Et il ne s’agit pas d’agressions mais de vraies tentatives de meurtre. De quoi devenir légèrement parano et obliger Vincent à aller s’isoler à la campagne pour tenter de survivre. Il y fait l’acquisition d’un chien costaud pour se défendre – une super staffie récompensée par le jury de la Palme Dog – et surtout la rencontre de Margaux (Vimala Pons), une serveuse de fast food avec qui il tente de retrouver un semblant de lien humain.
Autrement dit, si VINCENT DOIT MOURIR est d’abord un survival bien stressant où une violence réaliste très sèche (coucou l’influence de John Carpenter) monte crescendo et accouche de scènes assez sidérantes – une lutte à mort dans une fosse septique, une horde de tueurs lancée à la poursuite de Vincent façon Romero, un final apocalyptique sur une route embrumée –, ce n’est absolument pas une simple variation sur le film de zombies.
Le long-métrage de Stéphan Castang (nommé aux derniers César) prend un certain plaisir à mélanger les genres, en empruntant notamment aux registres du burlesque et de la romance. Malgré sa dimension largement pré-apocalyptique, VINCENT DOIT MOURIR est aussi teinté d’une bonne dose de comédie noire aussi réjouissante que parfois déstabilisante – à l’image d’un affrontement avec des enfants.
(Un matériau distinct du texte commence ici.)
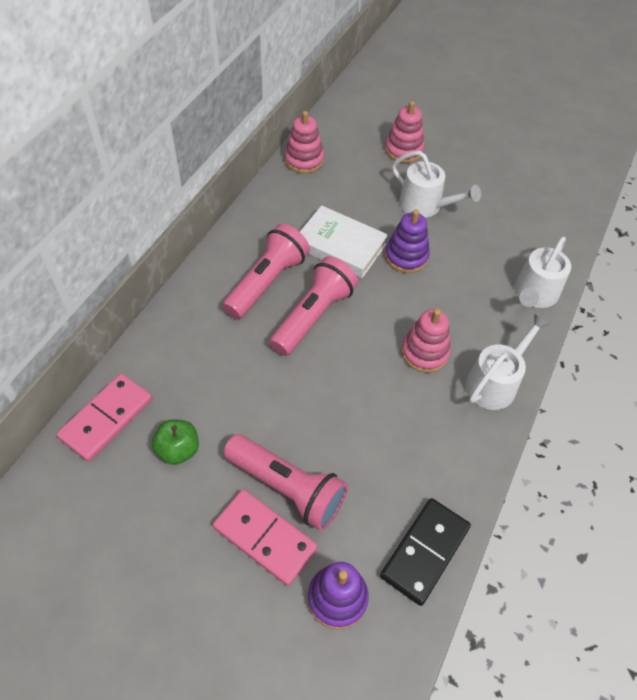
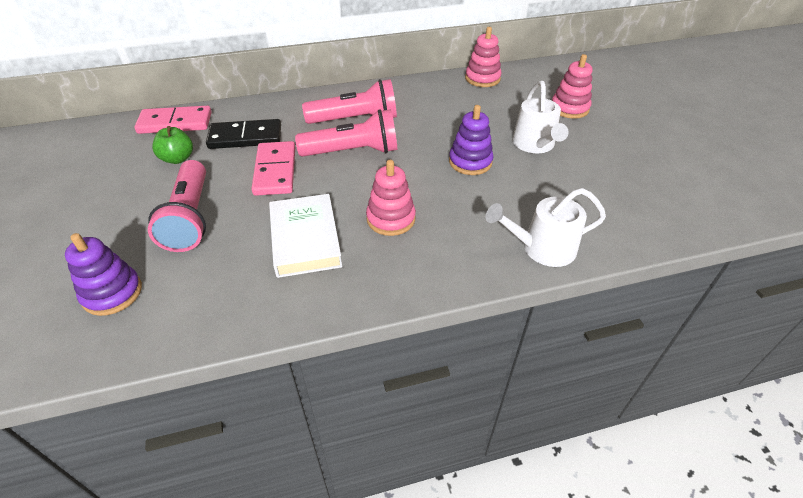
camera: 50 degrees right, 10 degrees down
pink domino [213,489,318,586] -> pink domino moved to [251,141,295,196]
white book [300,205,388,278] -> white book moved to [269,194,343,278]
black domino [380,498,471,606] -> black domino moved to [206,119,281,149]
white watering can [465,314,551,410] -> none

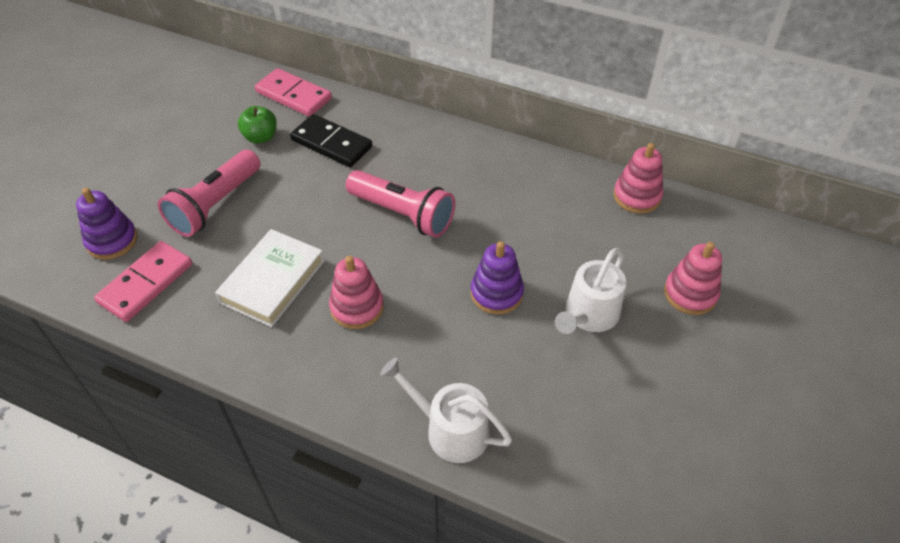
camera: 40 degrees right, 5 degrees up
pink domino [251,141,295,196] -> pink domino moved to [94,241,192,322]
pink flashlight [302,79,397,124] -> none

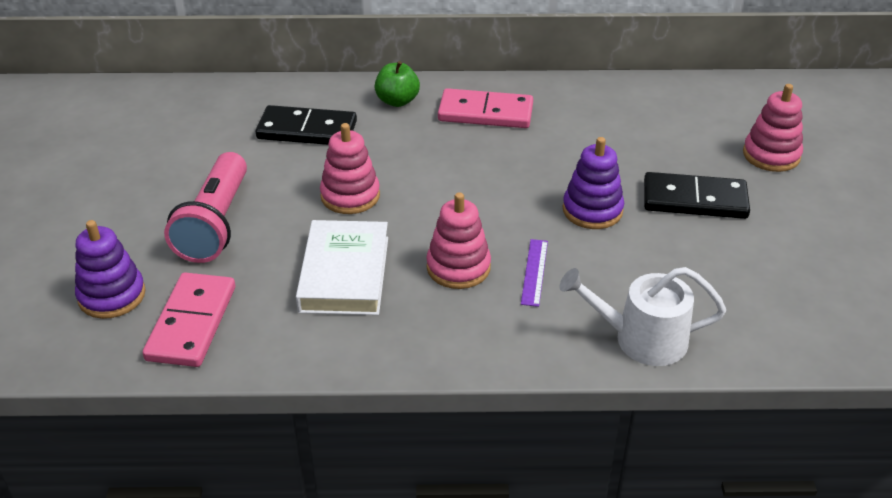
camera: 25 degrees left, 10 degrees down
green apple [238,106,277,144] -> green apple moved to [374,61,420,107]
pink domino [255,68,332,116] -> pink domino moved to [438,88,533,128]
pink flashlight [346,170,455,238] -> none
white watering can [555,248,626,334] -> black domino [644,172,750,219]
pink stacking toy [613,143,663,214] -> pink stacking toy moved to [320,123,380,214]
none -> purple ruler [521,239,548,307]

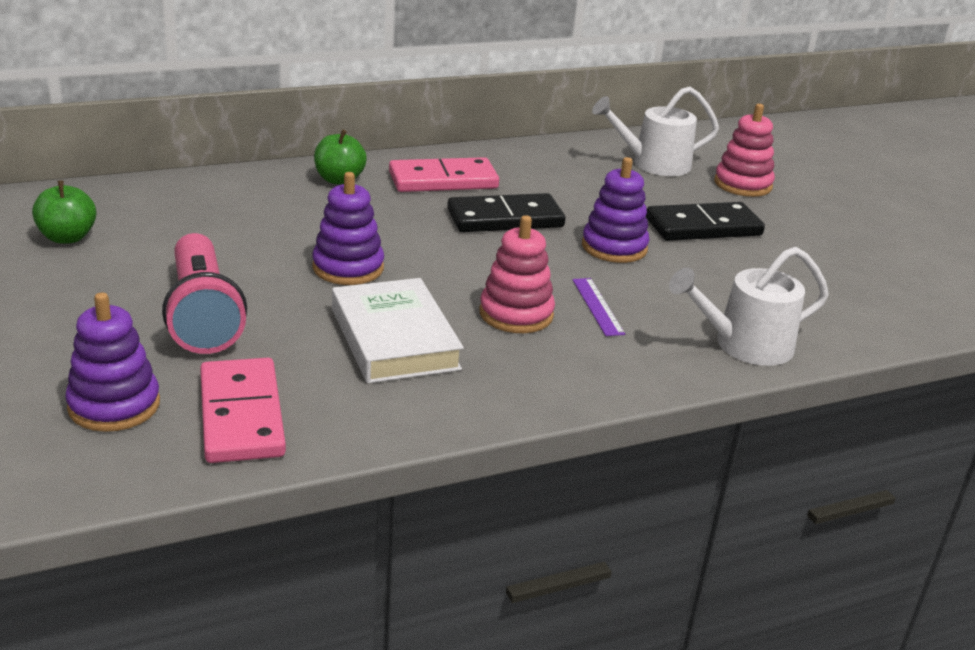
camera: 25 degrees left, 10 degrees down
black domino [256,105,357,145] -> black domino moved to [447,193,565,232]
pink stacking toy [320,123,380,214] -> purple stacking toy [312,172,384,285]
none -> green apple [32,180,96,244]
none -> white watering can [592,87,719,176]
Mais la grande force du film, c’est son parti-pris de ne pas vraiment expliquer l’origine du phénomène dont Vincent est victime. Plutôt que d’apporter des réponses bancales via une enquête, VINCENT DOIT MOURIR préserve le mystère en faisant totalement confiance à la suspension d’incrédulité du public, sommé d’accepter le phénomène pour mieux profiter de la tension du film.
Est-ce pour autant un long-métrage politique sur la violence de nos sociétés ? Pas sûr. On y voit plutôt une fable sur la fragmentation de la population et la perte de confiance en autrui. Et finalement, le réalisateur semble prendre le parti de l’amour face à la méfiance et à la tentation permanente du rejet de l’autre.
En cela, la conclusion de VINCENT DOIT MOURIR rejoint d’ailleurs celle d’un autre grand film de genre français présenté à Cannes l’an dernier, LE RÈGNE ANIMAL de Thomas Cailley. Il y a pire compagnie, et le cinéma français serait bien inspiré de soutenir davantage de projets de ce « genre » : on parle là de deux des meilleurs films de genre sortis l’année dernière chez nous.